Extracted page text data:
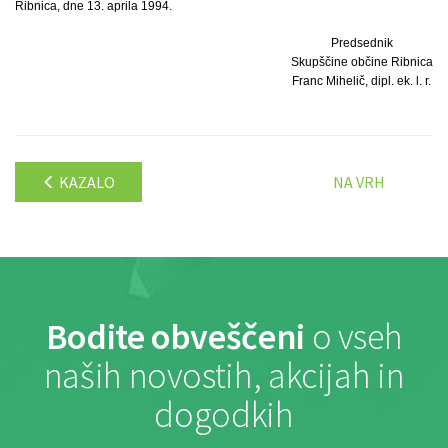
Ribnica, dne 13. aprila 1994.
Predsednik
Skupščine občine Ribnica
Franc Mihelič, dipl. ek. l. r.
KAZALO
NA VRH
Bodite obveščeni
o vseh
naših novostih, akcijah in
dogodkih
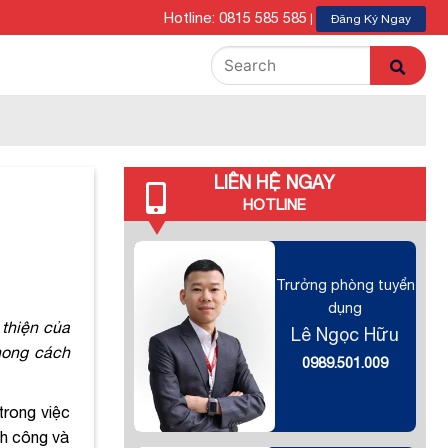
Hotline: 0815 585 585
|
Đăng Ký Ngay
LIÊN HỆ NGAY
HOTLINE
Trưởng phòng tuyển
dụng
 thiện của
Lê Ngọc Hữu
hong cách
0989.501.009
trong việc
nh công và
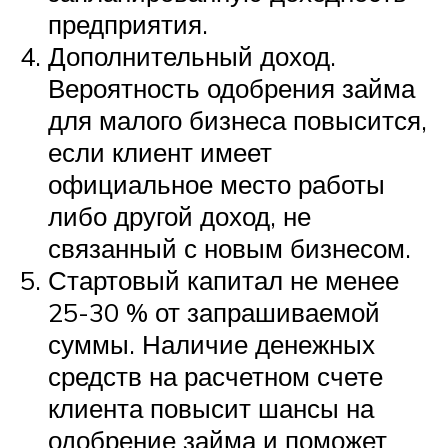
предприятия.
Дополнительный доход.
Вероятность одобрения займа
для малого бизнеса повысится,
если клиент имеет
официальное место работы
либо другой доход, не
связанный с новым бизнесом.
Стартовый капитал не менее
25-30 % от запрашиваемой
суммы. Наличие денежных
средств на расчетном счете
клиента повысит шансы на
одобрение займа и поможет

• _TASK BRIEF_: In the records above, locate the line that contains "Дополнительный доход.". Repeat it and every line after it, exactly, and nothing else.

• _ANSWER TO THIS EXERCISE_:
Дополнительный доход.
Вероятность одобрения займа
для малого бизнеса повысится,
если клиент имеет
официальное место работы
либо другой доход, не
связанный с новым бизнесом.
Стартовый капитал не менее
25-30 % от запрашиваемой
суммы. Наличие денежных
средств на расчетном счете
клиента повысит шансы на
одобрение займа и поможет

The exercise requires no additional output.